Même la police s’est montrée assez réservée à l’idée de verbaliser des gens fumant dans des jardins publics. “Nous n’avons pas d’opinion positive ou négative”, a indiqué l’un d’eux. “Il y a déjà une foule de choses à rédiger. Ça en ferait une de plus.” Quelques fumeurs ont été suffisamment courtois, ou effrayés, pour éteindre leur cigarette ou quitter les lieux. Mais plusieurs autres ont invoqué la légalité. “Je ne vois aucun panneau disant qu’il est interdit de fumer”, a observé Ken Dorazio, qui s’est présenté comme étant “à la fin d’une carrière médiocre à Wall Street”, ajoutant : “A ma connaissance, on est encore dans un pays libre, non ?” Alors qu’on lui conseillait de se calmer, il a grommelé : “Le meilleur endroit pour fumer aujourd’hui est votre voiture. Là au moins, vous êtes chez vous.”
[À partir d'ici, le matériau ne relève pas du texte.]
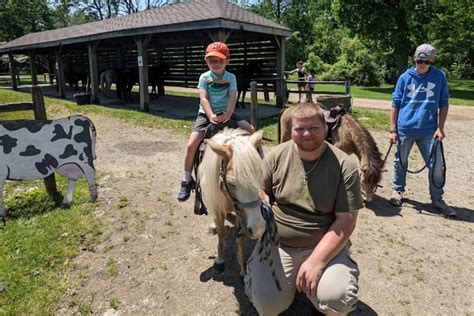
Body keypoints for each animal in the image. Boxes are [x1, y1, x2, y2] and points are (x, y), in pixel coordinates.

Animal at [197, 127, 266, 276]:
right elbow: (221, 234)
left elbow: (240, 237)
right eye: (231, 182)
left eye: (260, 176)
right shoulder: (218, 209)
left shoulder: (240, 210)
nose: (258, 229)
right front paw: (219, 261)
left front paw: (244, 267)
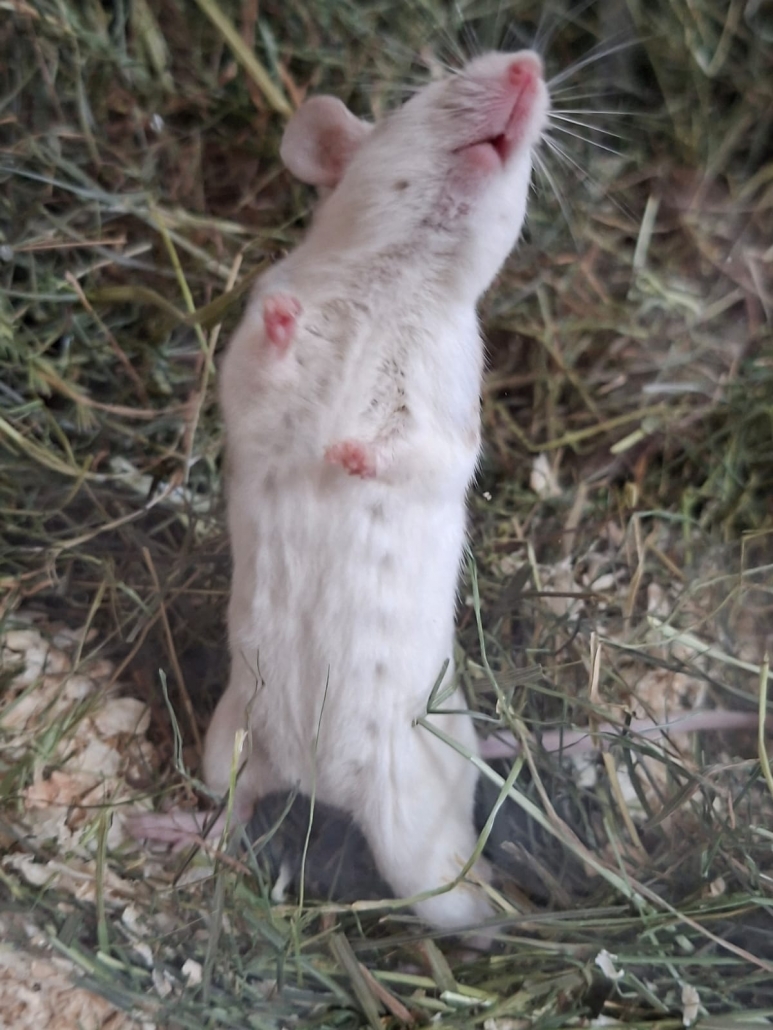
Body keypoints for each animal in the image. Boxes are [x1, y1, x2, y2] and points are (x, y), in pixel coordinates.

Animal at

Où en est la législation concernant le droit de fumer à New-York ?
Comme dans de nombreux pays ou de nombreuses villes, les mesures anti-tabac sont destinées à toucher les plus jeunes. New-York peut se vanter d’être une ville où le jeunes fument peu. En effet, d’après le rapport de la NY-Youth Tobacco Survey, le nombre de lycéens qui fument des cigarettes manufacturées a drastiquement diminué atteignant moins de 3% en 2020 (contre 27.1% en 2000).
En 2020, la ville de New-York avait déjà interdit la vente en ligne de produits de vapotage et de liquides aromatisés pour endiguer le phénomène de vapotage chez les jeunes new-yorkais. Le vapotage étant souvent utiliser pour arrêter de fumer chez les fumeurs, ce phénomène touche de nombreux pays qui voient une recrudescence du nombre de vapoteurs, dépassant la plupart du temps le nombre de fumeurs de pipes, de cigarettes roulées ou de tabac à chiquer. Une nouvelle bataille que la lutte anti-tabac va devoir gérer.
Parallèlement à ces mesures anti-tabac, l’État de New-York a décidé de légaliser l’usage récréatif du cannabis sur son territoire. Une décision qui s’inscrit à contre-courant de la volonté du pays de diminuer son taux de tabagisme (bien qu’il existe d’autres manières de consommer du cannabis que de le fumer).